Problem details:
Read through the listing, and wherever a line holds the word "labels", return it.

Given data:

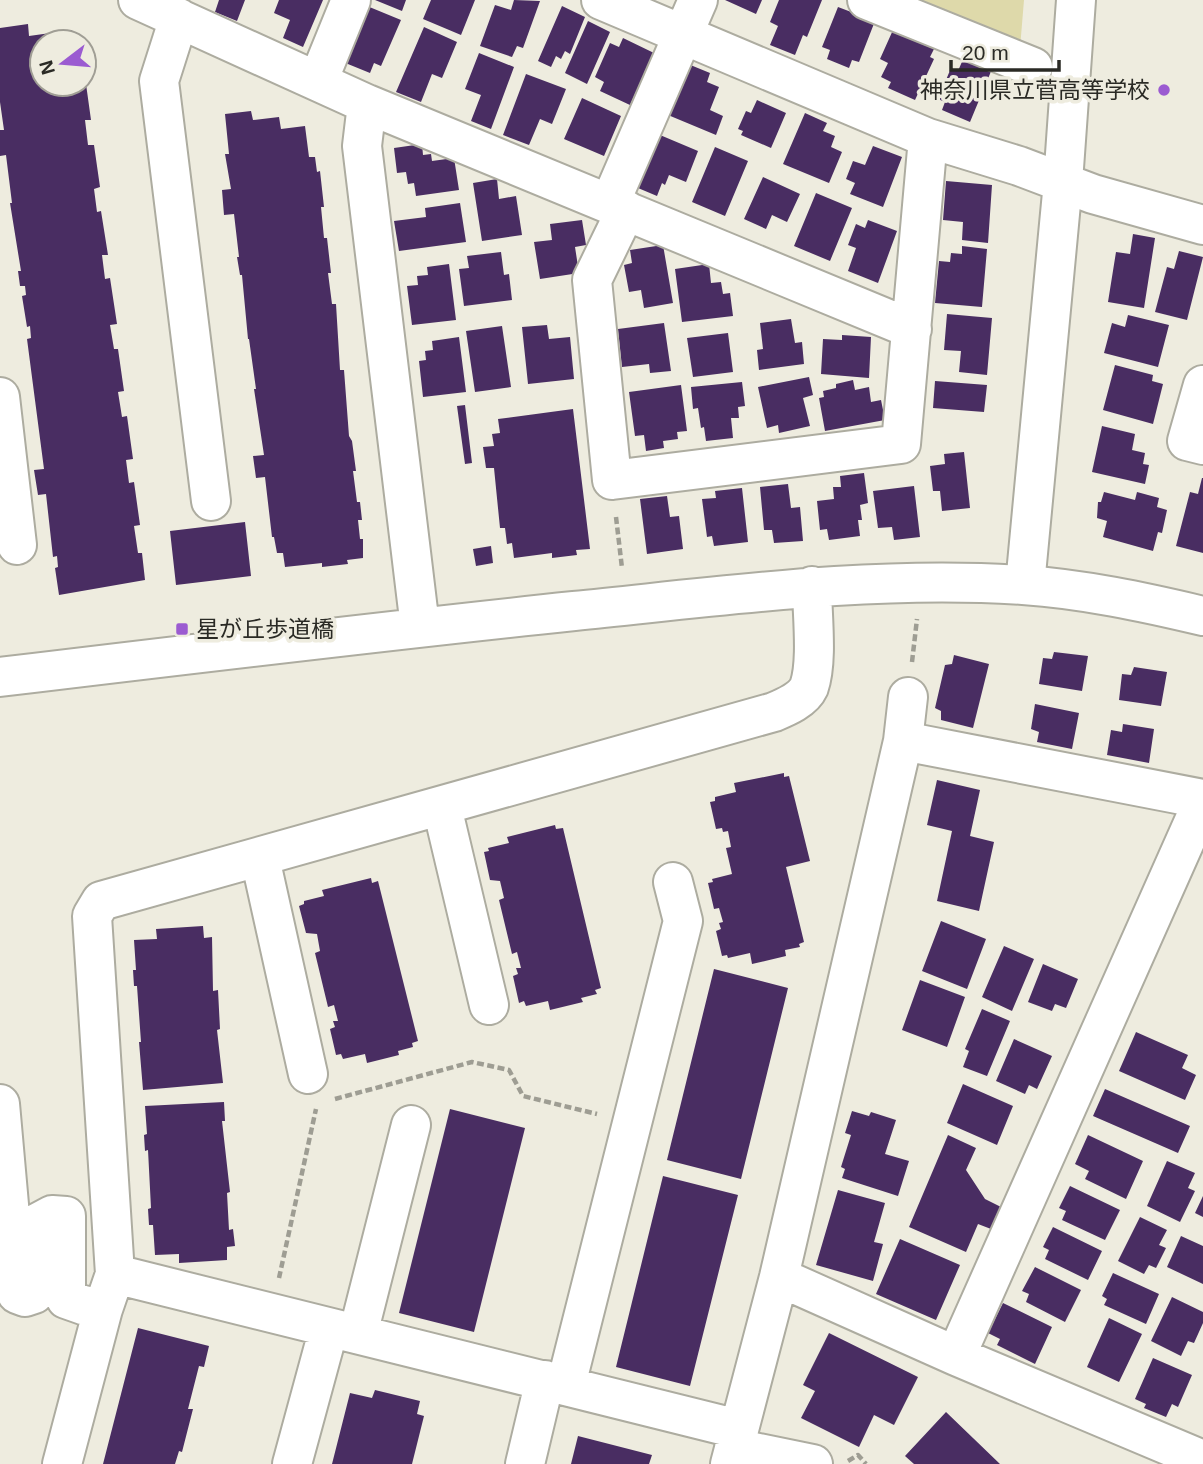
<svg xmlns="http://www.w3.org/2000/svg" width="1203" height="1464" viewBox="0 0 1203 1464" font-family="Helvetica,'Noto Sans JP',sans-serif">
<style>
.green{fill:#ded9aa}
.building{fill:#492d62}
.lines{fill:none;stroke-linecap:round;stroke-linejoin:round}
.minor-casing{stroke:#adaca0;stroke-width:42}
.path{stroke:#9e9d93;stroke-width:4.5;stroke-dasharray:7 3.5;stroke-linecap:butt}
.minor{stroke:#fff;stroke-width:38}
.poi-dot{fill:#9b5bd1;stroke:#eeecdf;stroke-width:2.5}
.labels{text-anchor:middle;stroke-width:7;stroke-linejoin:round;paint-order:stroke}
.poi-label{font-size:23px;fill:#2a2a25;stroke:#eeecdf;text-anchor:end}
</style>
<rect width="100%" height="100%" fill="#eeecdf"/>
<path class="green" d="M906 0H1024L1020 48Z"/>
<path class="building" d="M219 0H245L237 21 215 12Z
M279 0H323L303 47 283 38 290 20 274 13Z
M375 0H406L402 11Z
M431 0H475L461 35 423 19Z
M514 0 540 1 523 48 517 46 512 57 480 46 495 5 511 10Z
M725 0H762L756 14Z
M779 0H822L807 37 803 35 795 55 770 45 778 26 770 22Z
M367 6 401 20 381 66 374 63 370 73 343 62Z
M562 6 585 17 570 54 565 51 561 59 556 56 551 67 538 61Z
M838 7 875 21 859 62 852 60 849 68 827 59 830 50 822 47Z
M588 21 610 32 587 84 565 73Z
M28 24 29 36 72 30 73 42H42V84H86L91 120H85L88 145H94L100 187 94 189 97 212 101 211 108 255H102L105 279 110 278 117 324 110 325 114 349H118L124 391 118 392 122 417 127 416 133 459 126 460 129 483 134 482 140 525 134 526 138 553H142L145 580 59 595 55 568 58 567 57 556 53 557 46 494 38 495 34 470 44 469 27 339 31 338 30 326 27 327 22 296 26 295 25 286H20L18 271H21L10 203H12L6 155 0 156V130H4L0 102V28Z
M424 27 457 42 442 78 432 74 421 102 396 92Z
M893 30 934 49 930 57 934 59 915 100 888 88 891 82 881 77 888 63 880 59Z
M623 38 654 53 630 105 600 91 604 82 595 77 610 43 619 47Z
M479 53 514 67 491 129 471 121 481 95 465 89Z
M964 57 992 69 970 122 942 110 945 102 938 99 951 68 958 71Z
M688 64 710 73 707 82 719 87 710 110 723 116 716 135 668 115Z
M526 74 566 89 552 124 540 119 529 145 503 135Z
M582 98 621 116 604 156 564 139Z
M757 100 786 113 771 148 741 135 743 131 738 129 746 111 751 113Z
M251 111 253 120 279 117 281 129 305 126 309 157H315L317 172 320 171 324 207H321L324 238H327L331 273H328L332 304H336L340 370H344L349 436 352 441 356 471H353L357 502H360L362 520H358L360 539H363V558L347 560 348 564 322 567V563L285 567 283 553H277L274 537H272L265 477 256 478 253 456 264 455 254 389H256L249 339H248L242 275H240L237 257H239L234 214 224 215 222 190 231 189 225 154H229L225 114Z
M805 113 827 123 823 131 835 136 831 147 842 152 829 183 783 164Z
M660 135 698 151 686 182 669 175 665 185 662 183 657 196 638 188Z
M422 144 423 155 431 154 432 161 454 158 459 190 416 196 414 183 408 184 406 172 397 173 394 148Z
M873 146 902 157 883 207 850 194 855 183 846 179 853 161 865 165Z
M715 147 748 161 725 216 692 202Z
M763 177 800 194 787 222 772 215 766 229 744 219Z
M497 179 499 199 516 196 522 235 482 241 473 183Z
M946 181 992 185 988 243 962 240 963 222 943 220Z
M816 193 852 208 830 261 794 246Z
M460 203 466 242 399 251 394 221 426 217 425 208Z
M582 220 586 245 575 247 579 273 540 279 534 242 552 240 550 224Z
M868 220 897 231 878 283 848 271 856 248 848 245 856 224 865 228Z
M1133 234 1155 238 1144 308 1108 302 1116 252 1130 254Z
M663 245 673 303 644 308 641 290 629 292 624 265 632 263 630 250Z
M962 246 987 249 982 307 935 303 939 261 950 262 951 253 962 254Z
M1179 251 1203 257 1187 320 1155 312 1167 267 1174 269Z
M501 252 504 275 509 274 512 300 464 306 459 269 469 268 467 256Z
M449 264 456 320 412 325 407 286 418 285 417 276 428 275 427 267Z
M709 264 711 283 721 282 723 294 730 293 733 316 682 322 675 269Z
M947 314 992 318 987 375 959 372 961 351 944 350Z
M1128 315 1169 325 1158 367 1104 353 1112 323 1125 327Z
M791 319 795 343 802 342 804 364 759 370 757 350 763 349 760 323Z
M664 323 671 371 650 373 649 364 622 367 618 329Z
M547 325 549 339 570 337 574 379 528 384 522 327Z
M502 326 511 387 475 392 466 331Z
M728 333 733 372 693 377 687 338Z
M842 335 871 337 869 378 821 374 823 339 842 340Z
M459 337 466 392 423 397 419 361 426 360 425 351 433 350 432 341Z
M1115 365 1153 375 1152 381 1163 384 1153 424 1103 410Z
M809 377 813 395 803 398 810 426 779 433 778 425 767 428 758 387Z
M853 380 855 390 869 387 871 402 881 400 885 420 825 431 819 398 824 397 823 391 836 388V384Z
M935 381 987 385 984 412 933 408Z
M742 382 745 406 738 407 739 418H731L733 438 706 441 704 427 701 428 698 408 693 409 691 387Z
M681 385 687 431 677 432 678 439 663 441 664 448 646 451 644 435 635 436 629 392Z
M465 405 472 463 465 464 457 406Z
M573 409 590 549 576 550 577 555 552 558V553L514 558 512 543 507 544 505 528H500L494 468H486L483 447 494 446 492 434 500 433 498 419Z
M1102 426 1135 434 1132 450 1145 453 1143 464 1149 465 1145 484 1092 472Z
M964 452 970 508 942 511 940 491H933L930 466 945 464 944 454Z
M864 473 868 503 860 505 862 520H858L860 536 829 540 827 529 820 530 817 501 834 499 833 487H841L840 476Z
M1202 478H1203V553L1176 546 1190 492 1198 494Z
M788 484 791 508 800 507 803 541 774 543 772 530H764L760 487Z
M914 486 920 537 894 540 892 527 878 528 873 491Z
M742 488 748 542 714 546 712 536 707 537 702 499 716 498 715 491Z
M1104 492 1135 500 1137 492 1159 498 1157 507 1167 510 1162 533 1158 532 1153 551 1103 537 1107 521 1097 518 1098 502H1101Z
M667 496 670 517 679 516 683 549 647 554 640 499Z
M245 522 251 576 176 585 170 531Z
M491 546 493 563 476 566 473 549Z
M1054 652 1088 656 1082 691 1039 684 1043 658 1052 659Z
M954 655 989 664 973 728 941 720V711L935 708 945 665 952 664Z
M1134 667 1167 672 1161 706 1119 700 1122 674 1131 675Z
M1035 704 1079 713 1072 749 1037 742 1039 732 1031 729Z
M1123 724 1154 729 1149 763 1107 755 1111 730 1122 732Z
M784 773V777L789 776 810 861 786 867 804 942 799 944 800 947 785 950 786 956 752 964 750 953 728 958 727 955 722 956 716 931 721 929 719 923 723 922 719 908 714 909 708 883 713 882 712 879 732 874 726 848 731 847 728 831 723 832 722 828 716 829 710 802 715 801V797L736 792 734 783Z
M937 780 980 790 970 836 994 842 979 911 937 901 952 831 927 825Z
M555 825 556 829 563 828 601 988 595 990 597 994 581 998 583 1002 550 1010 548 1001 526 1006 524 1001 519 1003 513 976 518 974 516 968H521L517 952 512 954 499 900 504 898 500 881 490 880 484 852 489 851 488 848 509 843 507 837Z
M371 878 372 883 378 881 418 1041 412 1043 413 1047 398 1051 399 1055 367 1063 365 1054 343 1059 341 1054 336 1055 330 1029 335 1027 333 1021H338L334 1005 328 1007 315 953 320 951 317 934 306 933 299 906 304 904V901L324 896 322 890Z
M941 921 986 939 967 989 922 971Z
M203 926 204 938 212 937 213 991 218 990 220 1029 217 1030 223 1083 143 1090 139 1042H141L137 986H134L133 970H136L134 940 157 939 156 929Z
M1004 946 1034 959 1012 1011 982 997Z
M1043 964 1078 979 1066 1008 1055 1004 1052 1011 1028 1002Z
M714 969 788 988 741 1179 667 1160Z
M920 980 965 997 947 1047 902 1030Z
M982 1009 1010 1021 987 1076 963 1067 969 1051 965 1049Z
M1136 1032 1188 1055 1182 1068 1196 1075 1185 1100 1119 1071Z
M1014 1039 1052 1056 1037 1089 1029 1085 1025 1094 996 1081Z
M963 1084 1013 1106 997 1145 947 1123Z
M1105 1089 1190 1126 1178 1153 1093 1116Z
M224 1102 225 1121H222L230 1192 227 1193 229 1230 233 1229 235 1246 227 1247V1260L179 1263V1254L155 1255 153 1225H149L148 1209 151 1208 148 1150 145 1151 144 1135 147 1134 145 1106Z
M450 1109 525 1128 474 1332 399 1313Z
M852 1111 869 1116 871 1112 896 1120 885 1154 909 1161 898 1196 842 1178 845 1169 841 1167 851 1135 845 1133Z
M948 1135 976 1148 966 1170 985 1199 1001 1207 991 1229 978 1224 966 1252 909 1227Z
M1088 1135 1143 1161 1126 1199 1085 1179 1089 1171 1075 1164Z
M1167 1161 1195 1173 1188 1188 1195 1191 1180 1222 1147 1206Z
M663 1176 738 1195 690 1386 616 1367Z
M1070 1186 1120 1210 1105 1240 1062 1220 1066 1211 1059 1208Z
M838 1190 885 1203 874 1242 883 1244 873 1281 816 1265Z
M1203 1196V1217L1195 1213Z
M1140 1217 1167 1230 1159 1245 1166 1248 1156 1268 1149 1265 1144 1274 1118 1261Z
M1053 1227 1102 1251 1088 1280 1045 1259 1049 1250 1043 1247Z
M1181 1236 1203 1246V1284L1167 1267Z
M900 1239 960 1265 936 1320 876 1294Z
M1035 1267 1081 1290 1065 1322 1026 1302 1029 1294 1022 1291Z
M1113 1273 1159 1294 1146 1324 1104 1305 1107 1299 1102 1296Z
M1172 1297 1203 1312V1323L1194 1343 1188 1341 1181 1356 1151 1341Z
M1003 1303 1052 1327 1035 1364 997 1345 1000 1339 988 1333Z
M1109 1318 1142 1334 1119 1382 1087 1367Z
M138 1328 209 1346 204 1367 199 1366 188 1409H193L182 1452 179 1451 175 1464H103Z
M829 1333 918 1377 894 1425 874 1415 859 1447 801 1418 815 1391 803 1385Z
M1153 1358 1192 1375 1178 1407 1172 1404 1166 1417 1144 1408 1146 1404 1135 1399Z
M375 1390 420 1401 417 1414 424 1416 412 1464H332L350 1393 372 1398Z
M946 1412 1000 1464H914L905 1456Z
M578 1436 652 1455 649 1464H571Z"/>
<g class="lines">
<defs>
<path id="minor" d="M138 0 367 104 912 329
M601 0 928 138 1019 166 1093 194 1203 225
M867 0 1033 67
M179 18 159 81 211 501
M318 81 351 0
M367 104 362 146 420 627
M610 203 698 0
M626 210 592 280 612 480 901 444 928 138
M1203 385 1187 441 1203 445
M0 397 17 545
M1025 585 1063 182 1076 0
M0 677C191 654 383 631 574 611 724 596 873 575 1023 585 1083 589 1144 602 1203 616
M903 741 1203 799
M442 807 489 1005
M260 858 308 1074
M0 1104 17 1294 25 1297 34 1294 37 1223 52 1215 66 1216V1299L83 1305 103 1309
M115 1274 738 1429
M779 1277 956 1356 1203 1460
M358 1334 411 1125
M956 1356 1203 801
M566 1385 683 921 673 882
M734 1448 813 1464
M62 1464 103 1309 115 1274 92 916 101 901 774 712C786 707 803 700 809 687 818 661 812 614 812 586
M292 1464 329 1328
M525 1464 545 1380
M730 1464 779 1277 903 741 908 697"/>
</defs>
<use href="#minor" class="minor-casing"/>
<path class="path" d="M616 517 622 568
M912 662 917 619
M335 1099 472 1062 509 1070 523 1096 597 1114
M279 1278 316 1109
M848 1461 858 1455 866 1464"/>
<use href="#minor" class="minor"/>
</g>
<g class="poi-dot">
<circle cx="1164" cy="90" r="7"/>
<rect x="175" y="622" width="14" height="14" rx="3.5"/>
</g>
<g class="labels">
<g class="poi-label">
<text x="1150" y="98">神奈川県立菅高等学校</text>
<text x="196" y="637" text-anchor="start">星が丘歩道橋</text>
</g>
</g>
<g transform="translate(63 63) rotate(254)"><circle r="33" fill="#eeecdf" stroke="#a09e95" stroke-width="2"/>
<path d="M0-5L12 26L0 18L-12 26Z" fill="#9b5bd1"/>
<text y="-10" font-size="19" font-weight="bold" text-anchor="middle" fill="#2a2a25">N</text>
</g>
<path d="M951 60v10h108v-10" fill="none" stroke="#2a2a25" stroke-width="3.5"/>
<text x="962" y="60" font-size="21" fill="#2a2a25" stroke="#eeecdf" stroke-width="5" paint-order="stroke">20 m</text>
</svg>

Answer:
.labels{text-anchor:middle;stroke-width:7;stroke-linejoin:round;paint-order:stroke}
<g class="labels">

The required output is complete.